Kolkata: The 'Namami Gange Programme,' an Integrated Conservation Mission designated as the 'Flagship Programme' by the Union Government in June 2014 with a budget outlay of Rs. 22,000 crore, aims to achieve the twin objectives of effective pollution abatement and the conservation and rejuvenation of the River Ganga.

However, the programme appears promising only on paper, as the navigability and flow of the Ganges are steadily deteriorating, causing concern along the river basins due to elevated levels of coliform bacteria beyond prescribed limits. The water is unfit for drinking and bathing, especially in West Bengal, where pollution levels are the highest among all states through which it flows.

A study conducted by the West Bengal Pollution Control Board reveals that from Baharampur to Diamond Harbour, the river water is unsuitable for bathing, and drinking the water of the river is out of the question. Coliform bacteria levels are alarming, with Baharampur recording 17,000.0 MPN/100ml, Dakhineswar at 120,000 MPN/100ml, and Diamond Harbour at 7,800.0 MPN/100ml, far exceeding the permissible limit of 50 MPN/100ml.

The primary concern is that despite the implementation of Sewage Treatment Plants (STPs) under the Namami Gange project, many are non-functional due to corruption and misuse of allocated resources.

Himanshu Thakkar of SANDRP (South Asia Network on Dams, Rivers and People), an NGO, told NewsClick that governance issues plague River Ganga management. The government's focus on finance, infrastructure, and technology is inconsistent and often worsens the river's condition.

Thakkar pointed out that various projects, such as the navigational route in the Ganges and the tent city in Varanasi, were detrimental to the river's well-being. River link projects, inconsistent measures, and non-functional STPs contribute to the failure to achieve the project's objectives.

 To address governance issues, Thakkar suggested transparency, accountability, and participatory management. “Information about STPs should be publicly available, and STP management committees should include 50% external government nominees. We need more nature-friendly STPs, and water treated should be recycled, and there should be decentralised STPs along with environmental impact assessments, democratic decision-making processes, and annual reports for every Ganga tributary,” he said.

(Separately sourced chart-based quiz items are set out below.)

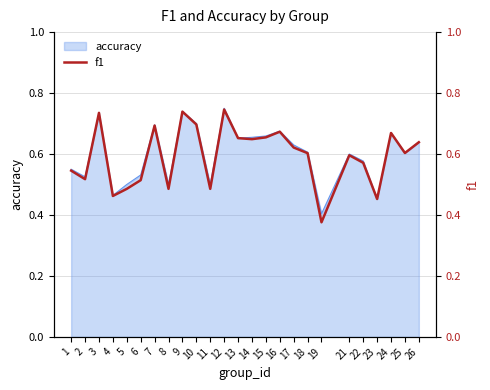

How many interior local valleys (lower than both neighbors) does the data have?

8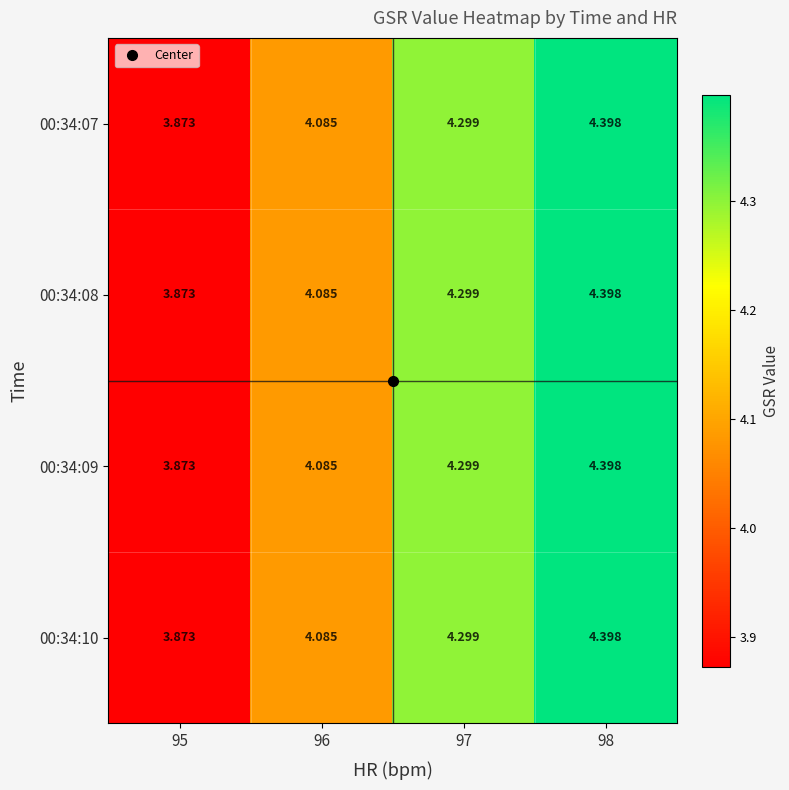

What is the total value across all series at 98?

17.6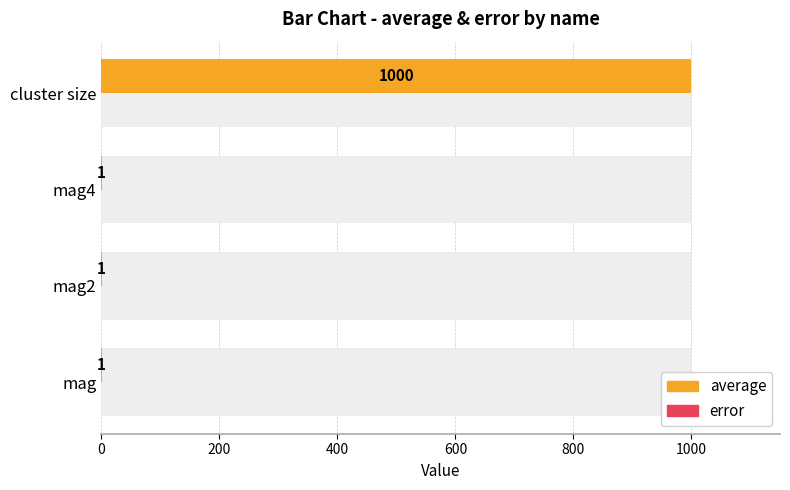

Rank the series by their maximum value, from highest to lowest.

average, error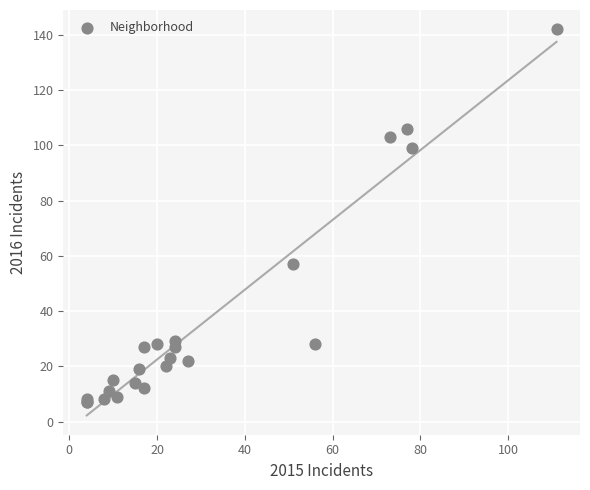

What Y value in the scatter plot is closest to 74?

57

Environmental activist ‘Rajendra Singh, a Ramon Magsaysay award winner and known as the ‘Water Man’, expressed frustration with the Namami Gange project. Speaking with NewsClick, he criticised the involvement of contractors from Gujarat, the Prime Minister's home state, and highlighted the lack of cleanliness promised by the project. Singh claimed that funds were being wasted, pollution levels were increasing, and corrupt practices were rampant in the programme.

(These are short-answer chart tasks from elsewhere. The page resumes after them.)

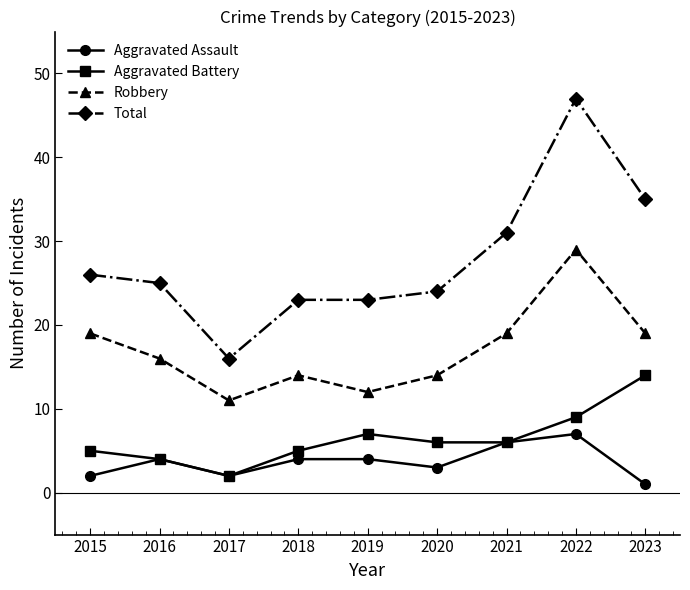

True or false: Total and Aggravated Battery intersect in this chart.

False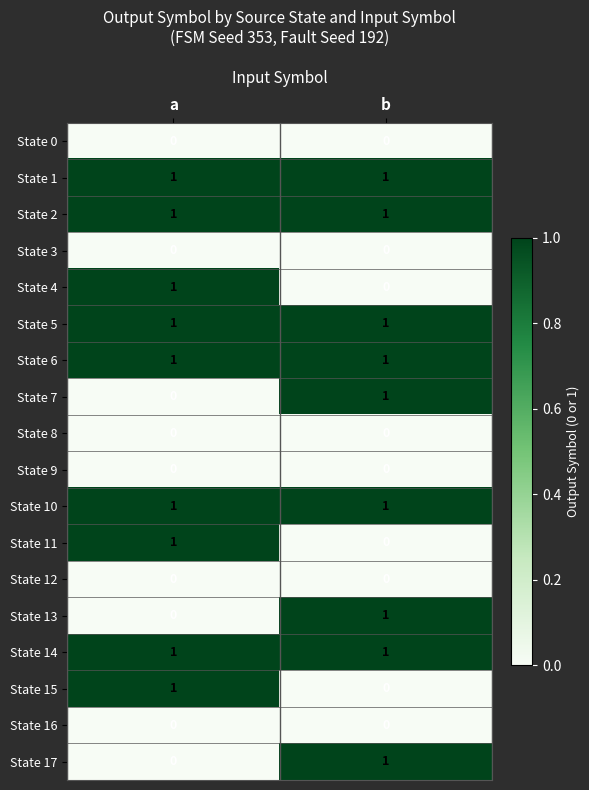

At how many categories does at least one series exceed 0?

2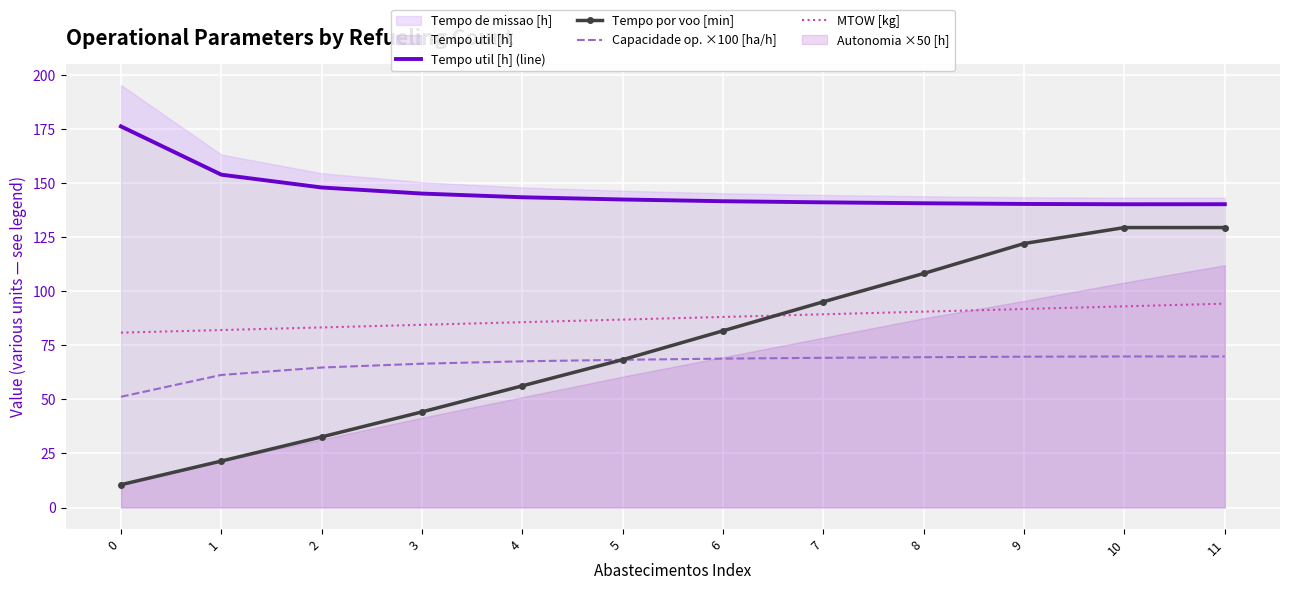

The value of Capacidade op. ×100 [ha/h] at 7 is 69.2. True or false?

True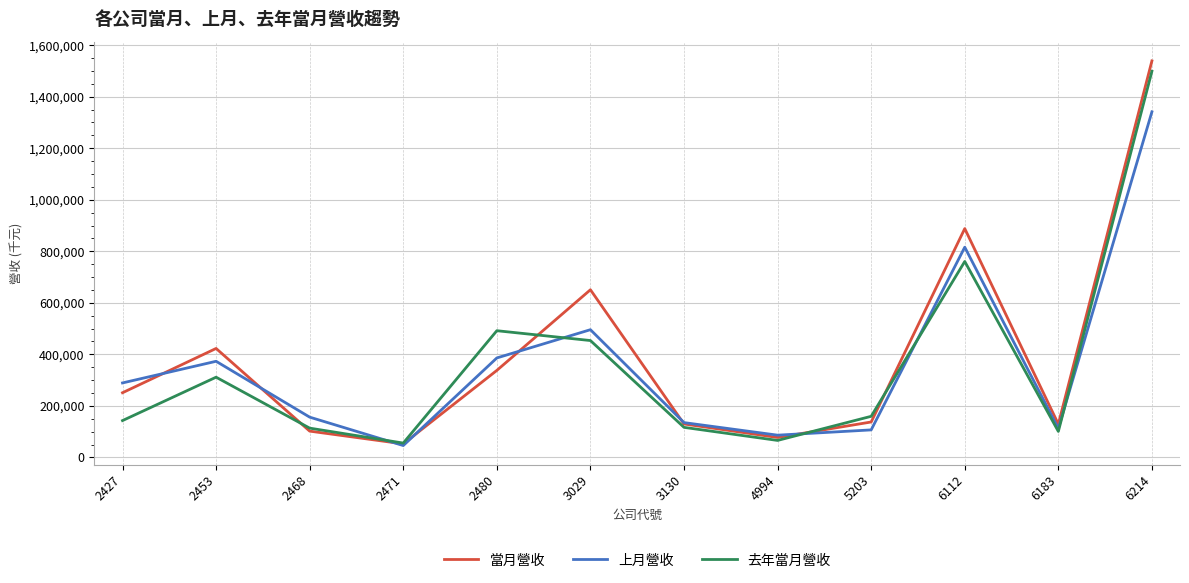

Read the 當月營收 value at 3130, to the nearest 10.

129810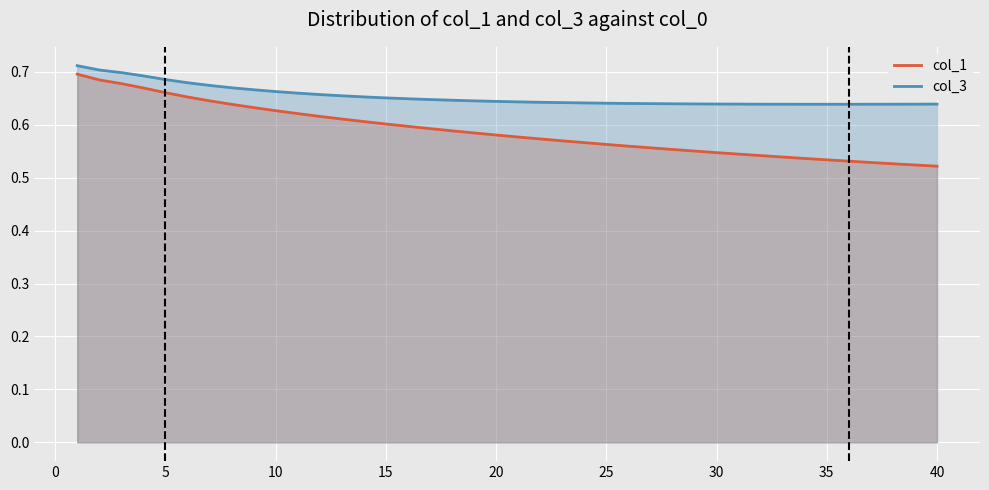

What is the difference between the maximum and minimum values in the col_1 series?

0.2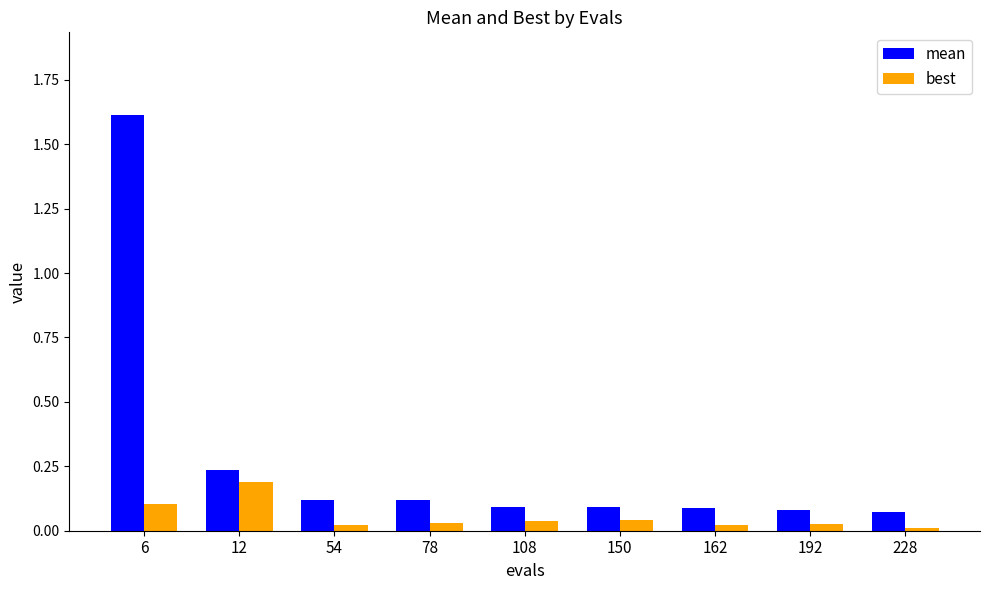

How many bars are there in each group?

2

“The pollution levels in the Ganges are increasing. The construction of all-weather roads in the Himalayas has worsened the issue, leading to siltation. Additionally, most STPs are in a state of closure. While log entries suggest operational status, on-site inspections reveal that the STPs are not functioning. Contractors managing these facilities are implicated in corrupt practices. Moreover, government officials provide inaccurate data, attempting to portray a misleading picture of the situation,” he said.

NewsClick's visit to Howrah uncovered factories, including a washing unit for used railway bedrolls, releasing untreated water into the Ganges. Because of the collusion with local Urban Local Bodies (ULBs), the authorities have not intervened. Several ULBs permit pollution-making units to discharge contaminated water into the Ganges, leading to dangerously high levels of coliform bacteria exceeding permissible limits in multiple locations, posing a threat to human health.